Trecho selecionado:
........
Ora, como diz o mesmo João Acácio noutro trecho do seu livro, a harmonia não é senão a redução do múltiplo no uno, do desigual no igual e do diverso no homogêneo. E, numa sociedade não liberal, essa harmonia parte, principalmente, da ordenação de tudo, nas grandes manifestações artísticas, ao transcendente. Enfim, a Deus. É arte que, eminentemente, simboliza as coisas sagradas.
Vale dizer outra coisa: ainda que se encontrem, nas sociedades não liberais do passado, diferentes sintaxes simbólicas, diferentes manifestações artísticas, o fato é que nelas a arte sempre tende à unidade, à perenidade, à ordenação dos meios a fins que lhes sejam adequados e proporcionais, e, por fim, à transcendência. São orientadas, portanto, por um paradigma, por um modelo de excelência que deve ser buscado — e não posto abaixo, revolucionariamente. E esta é a força da sua beleza: a de ser, literalmente, arte canônica, isto é, ter medidas e modelos universais. Ora, isto é facilmente verificável, por exemplo, nas catedrais góticas, que se baseavam em um cânon arquitetônico-simbólico, cânon que exteriormente demarcava o seu maravilhoso estilo, ainda que materializado em diferentes templos com características próprias; assim também no canto gregoriano; no canto polifônico; em certas representações pictóricas; etc.
........
Dados coletados:
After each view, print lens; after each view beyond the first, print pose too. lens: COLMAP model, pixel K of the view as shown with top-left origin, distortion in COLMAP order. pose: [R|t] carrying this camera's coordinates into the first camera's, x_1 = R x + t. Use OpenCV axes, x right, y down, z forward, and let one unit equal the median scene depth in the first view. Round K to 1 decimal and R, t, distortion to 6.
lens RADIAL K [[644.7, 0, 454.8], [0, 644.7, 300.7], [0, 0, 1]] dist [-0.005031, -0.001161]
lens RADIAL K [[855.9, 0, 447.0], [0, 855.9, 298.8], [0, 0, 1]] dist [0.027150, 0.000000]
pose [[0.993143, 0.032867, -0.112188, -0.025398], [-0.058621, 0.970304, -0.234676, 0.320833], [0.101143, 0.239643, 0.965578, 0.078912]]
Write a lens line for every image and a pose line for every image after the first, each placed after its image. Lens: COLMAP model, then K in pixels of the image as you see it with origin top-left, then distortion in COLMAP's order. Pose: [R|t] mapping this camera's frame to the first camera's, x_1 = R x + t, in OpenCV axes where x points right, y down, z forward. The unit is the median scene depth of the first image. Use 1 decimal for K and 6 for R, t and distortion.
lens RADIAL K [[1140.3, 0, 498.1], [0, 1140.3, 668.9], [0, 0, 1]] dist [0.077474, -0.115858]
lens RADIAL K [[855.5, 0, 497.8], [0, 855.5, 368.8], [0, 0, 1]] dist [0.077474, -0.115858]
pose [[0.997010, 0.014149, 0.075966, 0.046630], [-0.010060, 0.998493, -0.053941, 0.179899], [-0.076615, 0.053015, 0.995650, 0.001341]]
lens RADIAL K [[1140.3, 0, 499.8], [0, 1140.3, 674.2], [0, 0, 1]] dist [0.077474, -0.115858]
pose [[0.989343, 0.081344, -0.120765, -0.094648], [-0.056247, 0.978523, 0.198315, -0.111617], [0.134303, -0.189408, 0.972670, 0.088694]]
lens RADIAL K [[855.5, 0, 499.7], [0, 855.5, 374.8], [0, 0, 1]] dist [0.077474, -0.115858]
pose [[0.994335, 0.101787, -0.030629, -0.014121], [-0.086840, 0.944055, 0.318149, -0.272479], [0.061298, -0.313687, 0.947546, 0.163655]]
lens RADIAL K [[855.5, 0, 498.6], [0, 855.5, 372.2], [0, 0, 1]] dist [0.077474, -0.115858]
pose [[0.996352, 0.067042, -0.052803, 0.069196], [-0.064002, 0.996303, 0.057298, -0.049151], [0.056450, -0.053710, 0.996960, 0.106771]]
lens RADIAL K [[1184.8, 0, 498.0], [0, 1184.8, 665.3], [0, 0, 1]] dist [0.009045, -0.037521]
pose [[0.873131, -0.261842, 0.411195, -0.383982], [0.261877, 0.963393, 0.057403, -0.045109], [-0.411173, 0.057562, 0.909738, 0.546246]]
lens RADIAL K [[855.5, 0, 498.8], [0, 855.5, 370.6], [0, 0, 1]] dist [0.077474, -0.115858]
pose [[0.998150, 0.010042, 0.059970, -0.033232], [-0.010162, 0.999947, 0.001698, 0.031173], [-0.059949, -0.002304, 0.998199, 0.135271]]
........
Complete o seguinte:
**A.** Responda com base no texto sobre a arte nas sociedades não liberais:
(i) Segundo João Acácio, em que consiste a harmonia?
(ii) Em que se baseavam as catedrais góticas?
(iii) Em que reside a força da beleza dessa arte?
**B.** Prossiga o texto sobre a arte nas sociedades não liberais, começando logo após sua última frase.
Os registros constituem um material à parte, sem relação com o texto.

Resultados do exercício:
**A.**
(i) Na redução do múltiplo no uno, do desigual no igual e do diverso no homogêneo.
(ii) Em um cânon arquitetônico-simbólico.
(iii) Em ser, literalmente, arte canônica, isto é, ter medidas e modelos universais.

**B.**
Com a instauração do liberalismo em escala mundial (a sociedade globalizada, da qual não há mais como escaparmos, ai de nós!), estamos, no caso da arte, condenados ao esteticismo — que é a demolição de todos os cânones em favor de uma arte despojada do seu sentido espiritual profundo, do seu horizonte ético, da sua configuração simbólica que aponta para o mistério do ser e da vida humana. Eu, particularmente, não conheço nenhum liberal que, ao escrever sobre arte, produza algo além de cultura de almanaque (os seus blogs e revistas são exemplos gritantes).